When we change how we evaluate curriculum,
we change what counts as learning—
and we change who gets to learn.

Recreating Evaluation

The purpose of evaluation is not to enforce one destination
or to measure compliance with content.

It is to expand the opportunities children have
to learn, think, question, and become themselves.

Metacognition is not the end of learning.
It is the only beginning we can trust.

Theoretical Justification: Methodological Anchors

How is treating EdReports itself as the curriculum unit to evaluate justified?

Melrose (1998)

Progressive Evaluation: Evaluation should adapt to context and theoretical commitments, not follow one rigid checklist.

This allows for designing criteria based on specific theoretical frameworks.

Norris (1998)

Ideological Text Analysis: Curriculum materials encode assumptions about whose knowledge counts.

EdReports can be treated as an ideological text that reveals assumptions about literacy and learning pathways.

Wiggins (1998)

Validity Tests: Can students succeed/fail for reasons unrelated to what's being assessed?

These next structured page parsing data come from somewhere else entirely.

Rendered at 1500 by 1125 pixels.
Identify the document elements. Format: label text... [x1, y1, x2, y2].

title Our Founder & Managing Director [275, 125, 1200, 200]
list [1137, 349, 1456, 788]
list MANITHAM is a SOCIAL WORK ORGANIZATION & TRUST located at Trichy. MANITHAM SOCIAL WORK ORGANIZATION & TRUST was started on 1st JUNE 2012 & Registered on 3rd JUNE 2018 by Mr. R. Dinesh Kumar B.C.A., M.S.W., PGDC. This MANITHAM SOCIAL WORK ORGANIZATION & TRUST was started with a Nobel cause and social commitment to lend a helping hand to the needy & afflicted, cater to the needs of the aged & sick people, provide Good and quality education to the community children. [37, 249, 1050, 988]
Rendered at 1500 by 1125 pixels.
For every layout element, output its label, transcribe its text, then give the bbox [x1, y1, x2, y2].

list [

Wiggins' validity questions apply to EdReports: Does it measure curriculum quality, or something else entirely?

Together: These scholars justify Part 1 (testing EdReports using Wiggins' validity framework) and Part 2 (treating EdReports as curriculum and evaluating it using the 3D Compass to reveal its ideological assumptions).

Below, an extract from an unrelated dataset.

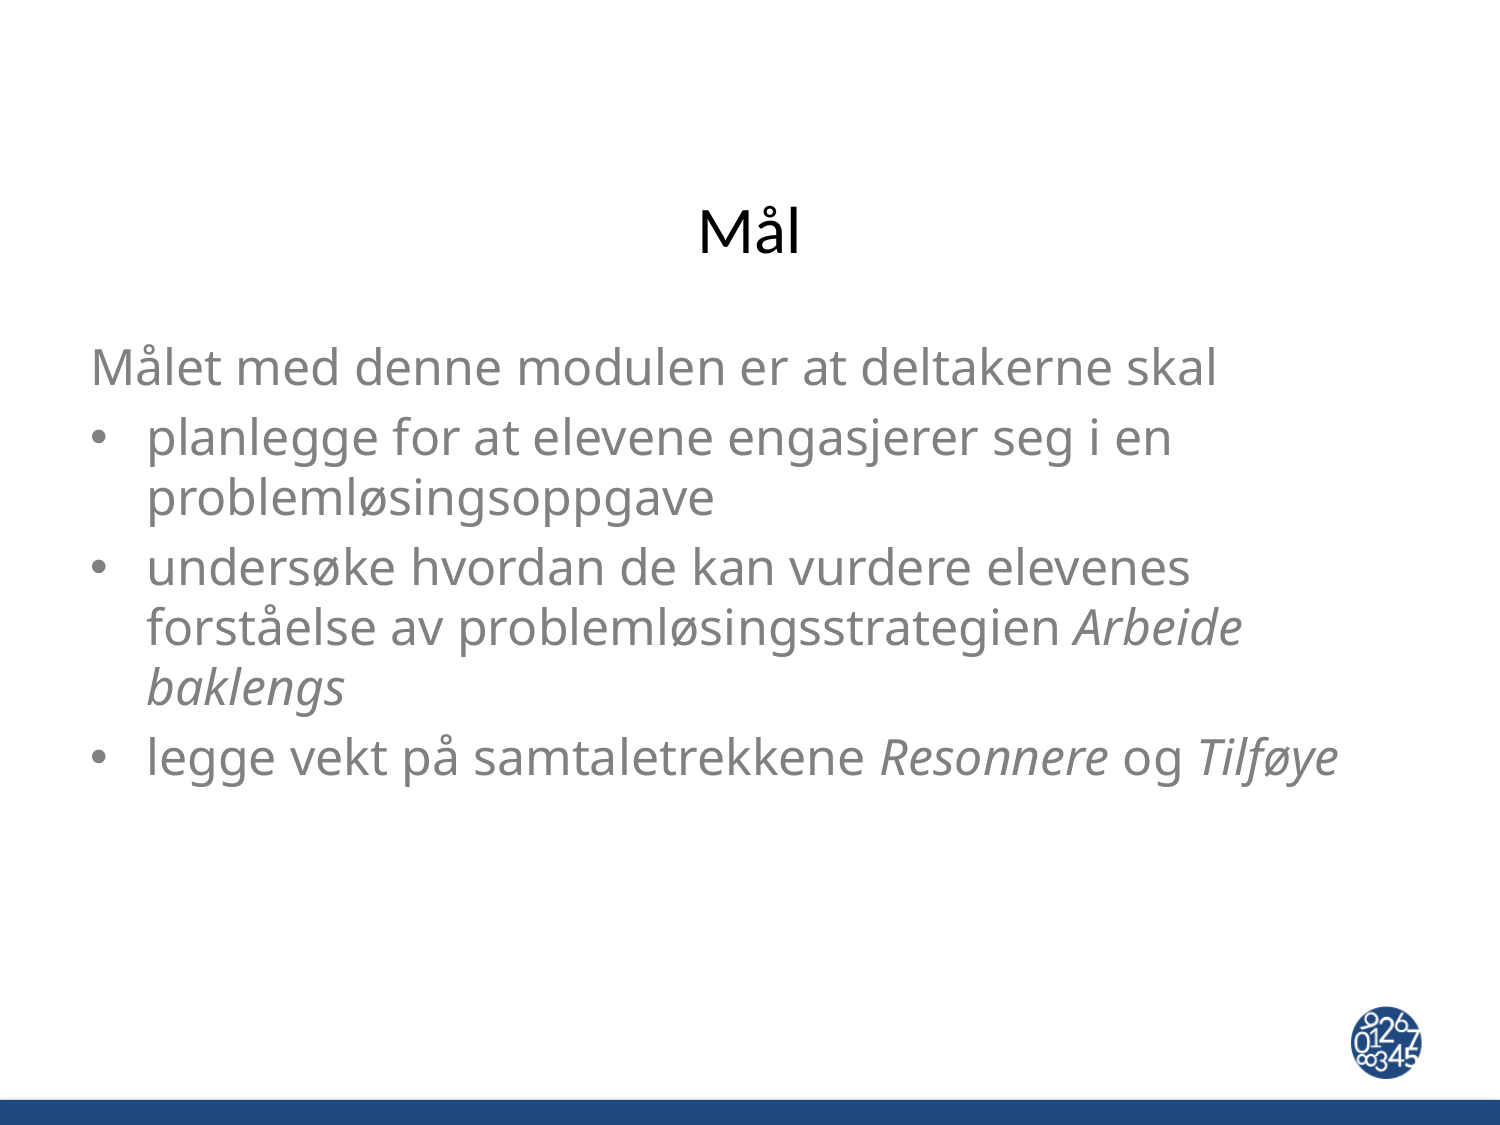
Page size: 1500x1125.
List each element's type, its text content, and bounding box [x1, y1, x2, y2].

picture [1351, 1006, 1428, 1079]
list Målet med denne modulen er at deltakerne skal planlegge for at elevene engasjerer seg i en problemløsingsoppgave undersøke hvordan de kan vurdere elevenes forståelse av problemløsingsstrategien Arbeide baklengs legge vekt på samtaletrekkene Resonnere og Tilføye [75, 328, 1425, 988]
title Mål [75, 150, 1425, 303]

Data Sources & Analysis Process

Documents Reviewed

  • EdReports K–2 ELA Core Content Review Criteria (v2.1)
  • EdReports K–2 ELA Evidence Guide (v2.1)

Theoretical Framework

  • Wiggins (1998) - Validity tests
  • Sullivan (2011) - Reliability & cognition
  • Melrose (1998) - Progressive evaluation
  • Norris (1998) - Ideological text analysis

Analysis Process

For each EdReports gateway and indicator, the analysis examined:

  • What assumptions about literacy, learners, "normal" development, gender, and disability are encoded?
  • Which side of each axis does this push curriculum toward?
  • What opportunities does this create or foreclose?

Examples: Highlighting language that enforces strict decoding paths • Tagging indicators that narrowly define "family roles" • Noting where collaboration or interpretive freedom is explicitly encouraged vs. absent

Actionable Feedback: How to Fix EdReports

1. Add an "Opportunity & Agency" Gateway

Criteria around student independence, collaboration, and interpretive agency—not just content coverage.

2. Revise Representation Indicators

Replace "women's roles" language with criteria about critical, non-stereotyped portrayals and identity complexity.

3. Recognize Multiple Literacy Pathways

Add criteria acknowledging Deaf readers, multilingual literacies, and multimodal meaning-making.